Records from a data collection
*** Begin section ***

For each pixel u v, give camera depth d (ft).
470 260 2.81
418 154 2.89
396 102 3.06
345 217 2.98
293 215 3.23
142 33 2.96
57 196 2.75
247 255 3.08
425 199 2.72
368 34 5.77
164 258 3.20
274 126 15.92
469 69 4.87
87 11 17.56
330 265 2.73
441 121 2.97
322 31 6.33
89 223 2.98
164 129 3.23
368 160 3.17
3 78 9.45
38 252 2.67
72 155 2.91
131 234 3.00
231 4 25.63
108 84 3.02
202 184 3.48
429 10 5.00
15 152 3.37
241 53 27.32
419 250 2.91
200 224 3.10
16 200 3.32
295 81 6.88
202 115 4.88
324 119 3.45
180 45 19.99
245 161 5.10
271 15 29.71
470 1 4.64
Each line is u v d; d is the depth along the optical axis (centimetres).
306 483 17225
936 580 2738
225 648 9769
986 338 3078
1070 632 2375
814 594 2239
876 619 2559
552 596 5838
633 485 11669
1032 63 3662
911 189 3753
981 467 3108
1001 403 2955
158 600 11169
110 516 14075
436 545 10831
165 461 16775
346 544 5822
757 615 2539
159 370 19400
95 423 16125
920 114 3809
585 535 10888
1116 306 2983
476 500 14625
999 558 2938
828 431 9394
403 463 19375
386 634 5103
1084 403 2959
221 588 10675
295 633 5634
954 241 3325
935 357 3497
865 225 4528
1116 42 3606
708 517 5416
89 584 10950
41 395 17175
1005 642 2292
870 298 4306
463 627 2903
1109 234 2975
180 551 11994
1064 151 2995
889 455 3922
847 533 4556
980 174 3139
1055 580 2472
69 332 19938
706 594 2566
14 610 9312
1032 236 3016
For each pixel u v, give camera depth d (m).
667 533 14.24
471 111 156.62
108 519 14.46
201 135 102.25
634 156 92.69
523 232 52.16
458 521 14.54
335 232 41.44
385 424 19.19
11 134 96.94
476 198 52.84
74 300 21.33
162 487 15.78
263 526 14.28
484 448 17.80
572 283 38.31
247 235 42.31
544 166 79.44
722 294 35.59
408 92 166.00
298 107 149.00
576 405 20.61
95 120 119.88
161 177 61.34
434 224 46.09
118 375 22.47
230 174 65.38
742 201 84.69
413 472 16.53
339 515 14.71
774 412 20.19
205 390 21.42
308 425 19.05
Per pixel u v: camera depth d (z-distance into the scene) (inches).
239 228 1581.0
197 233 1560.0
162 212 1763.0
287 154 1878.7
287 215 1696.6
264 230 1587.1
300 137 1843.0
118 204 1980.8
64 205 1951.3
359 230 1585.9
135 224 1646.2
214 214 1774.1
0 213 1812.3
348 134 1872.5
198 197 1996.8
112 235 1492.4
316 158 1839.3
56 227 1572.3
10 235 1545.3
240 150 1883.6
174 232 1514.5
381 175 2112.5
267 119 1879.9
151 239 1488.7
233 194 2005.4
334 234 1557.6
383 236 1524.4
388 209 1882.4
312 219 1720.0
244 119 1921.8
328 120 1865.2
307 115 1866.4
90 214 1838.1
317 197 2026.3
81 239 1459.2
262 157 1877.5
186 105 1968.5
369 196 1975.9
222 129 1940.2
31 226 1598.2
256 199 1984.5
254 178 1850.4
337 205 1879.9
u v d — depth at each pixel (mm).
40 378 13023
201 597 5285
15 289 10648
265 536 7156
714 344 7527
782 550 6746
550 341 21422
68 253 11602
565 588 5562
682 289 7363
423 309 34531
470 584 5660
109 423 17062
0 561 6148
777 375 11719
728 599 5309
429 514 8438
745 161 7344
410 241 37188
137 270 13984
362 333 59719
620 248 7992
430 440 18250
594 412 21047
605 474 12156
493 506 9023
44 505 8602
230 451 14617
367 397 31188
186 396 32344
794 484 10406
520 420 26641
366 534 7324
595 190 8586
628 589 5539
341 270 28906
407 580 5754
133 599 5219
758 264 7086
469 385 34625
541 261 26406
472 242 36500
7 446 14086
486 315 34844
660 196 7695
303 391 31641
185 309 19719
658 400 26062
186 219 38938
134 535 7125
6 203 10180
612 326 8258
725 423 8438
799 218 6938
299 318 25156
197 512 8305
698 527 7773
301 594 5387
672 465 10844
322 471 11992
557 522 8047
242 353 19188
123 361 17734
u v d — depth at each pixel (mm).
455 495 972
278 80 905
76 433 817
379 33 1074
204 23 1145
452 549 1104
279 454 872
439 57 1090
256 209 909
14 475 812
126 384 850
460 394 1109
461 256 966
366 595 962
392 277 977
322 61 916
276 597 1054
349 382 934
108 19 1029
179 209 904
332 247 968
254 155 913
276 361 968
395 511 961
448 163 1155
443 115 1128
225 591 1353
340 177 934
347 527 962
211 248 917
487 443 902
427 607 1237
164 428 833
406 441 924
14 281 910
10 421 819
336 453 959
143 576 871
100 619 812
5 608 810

*** End section ***

◆ Task directions ◆
Every entry, from first to last, should be written out exactly.

◆ Result for this exercise ◆
For each pixel u v, give camera depth d (ft).
470 260 2.81
418 154 2.89
396 102 3.06
345 217 2.98
293 215 3.23
142 33 2.96
57 196 2.75
247 255 3.08
425 199 2.72
368 34 5.77
164 258 3.20
274 126 15.92
469 69 4.87
87 11 17.56
330 265 2.73
441 121 2.97
322 31 6.33
89 223 2.98
164 129 3.23
368 160 3.17
3 78 9.45
38 252 2.67
72 155 2.91
131 234 3.00
231 4 25.63
108 84 3.02
202 184 3.48
429 10 5.00
15 152 3.37
241 53 27.32
419 250 2.91
200 224 3.10
16 200 3.32
295 81 6.88
202 115 4.88
324 119 3.45
180 45 19.99
245 161 5.10
271 15 29.71
470 1 4.64
Each line is u v d; d is the depth along the optical axis (centimetres).
306 483 17225
936 580 2738
225 648 9769
986 338 3078
1070 632 2375
814 594 2239
876 619 2559
552 596 5838
633 485 11669
1032 63 3662
911 189 3753
981 467 3108
1001 403 2955
158 600 11169
110 516 14075
436 545 10831
165 461 16775
346 544 5822
757 615 2539
159 370 19400
95 423 16125
920 114 3809
585 535 10888
1116 306 2983
476 500 14625
999 558 2938
828 431 9394
403 463 19375
386 634 5103
1084 403 2959
221 588 10675
295 633 5634
954 241 3325
935 357 3497
865 225 4528
1116 42 3606
708 517 5416
89 584 10950
41 395 17175
1005 642 2292
870 298 4306
463 627 2903
1109 234 2975
180 551 11994
1064 151 2995
889 455 3922
847 533 4556
980 174 3139
1055 580 2472
69 332 19938
706 594 2566
14 610 9312
1032 236 3016
For each pixel u v, give camera depth d (m).
667 533 14.24
471 111 156.62
108 519 14.46
201 135 102.25
634 156 92.69
523 232 52.16
458 521 14.54
335 232 41.44
385 424 19.19
11 134 96.94
476 198 52.84
74 300 21.33
162 487 15.78
263 526 14.28
484 448 17.80
572 283 38.31
247 235 42.31
544 166 79.44
722 294 35.59
408 92 166.00
298 107 149.00
576 405 20.61
95 120 119.88
161 177 61.34
434 224 46.09
118 375 22.47
230 174 65.38
742 201 84.69
413 472 16.53
339 515 14.71
774 412 20.19
205 390 21.42
308 425 19.05
Per pixel u v: camera depth d (z-distance into the scene) (inches).
239 228 1581.0
197 233 1560.0
162 212 1763.0
287 154 1878.7
287 215 1696.6
264 230 1587.1
300 137 1843.0
118 204 1980.8
64 205 1951.3
359 230 1585.9
135 224 1646.2
214 214 1774.1
0 213 1812.3
348 134 1872.5
198 197 1996.8
112 235 1492.4
316 158 1839.3
56 227 1572.3
10 235 1545.3
240 150 1883.6
174 232 1514.5
381 175 2112.5
267 119 1879.9
151 239 1488.7
233 194 2005.4
334 234 1557.6
383 236 1524.4
388 209 1882.4
312 219 1720.0
244 119 1921.8
328 120 1865.2
307 115 1866.4
90 214 1838.1
317 197 2026.3
81 239 1459.2
262 157 1877.5
186 105 1968.5
369 196 1975.9
222 129 1940.2
31 226 1598.2
256 199 1984.5
254 178 1850.4
337 205 1879.9
u v d — depth at each pixel (mm).
40 378 13023
201 597 5285
15 289 10648
265 536 7156
714 344 7527
782 550 6746
550 341 21422
68 253 11602
565 588 5562
682 289 7363
423 309 34531
470 584 5660
109 423 17062
0 561 6148
777 375 11719
728 599 5309
429 514 8438
745 161 7344
410 241 37188
137 270 13984
362 333 59719
620 248 7992
430 440 18250
594 412 21047
605 474 12156
493 506 9023
44 505 8602
230 451 14617
367 397 31188
186 396 32344
794 484 10406
520 420 26641
366 534 7324
595 190 8586
628 589 5539
341 270 28906
407 580 5754
133 599 5219
758 264 7086
469 385 34625
541 261 26406
472 242 36500
7 446 14086
486 315 34844
660 196 7695
303 391 31641
185 309 19719
658 400 26062
186 219 38938
134 535 7125
6 203 10180
612 326 8258
725 423 8438
799 218 6938
299 318 25156
197 512 8305
698 527 7773
301 594 5387
672 465 10844
322 471 11992
557 522 8047
242 353 19188
123 361 17734
u v d — depth at each pixel (mm).
455 495 972
278 80 905
76 433 817
379 33 1074
204 23 1145
452 549 1104
279 454 872
439 57 1090
256 209 909
14 475 812
126 384 850
460 394 1109
461 256 966
366 595 962
392 277 977
322 61 916
276 597 1054
349 382 934
108 19 1029
179 209 904
332 247 968
254 155 913
276 361 968
395 511 961
448 163 1155
443 115 1128
225 591 1353
340 177 934
347 527 962
211 248 917
487 443 902
427 607 1237
164 428 833
406 441 924
14 281 910
10 421 819
336 453 959
143 576 871
100 619 812
5 608 810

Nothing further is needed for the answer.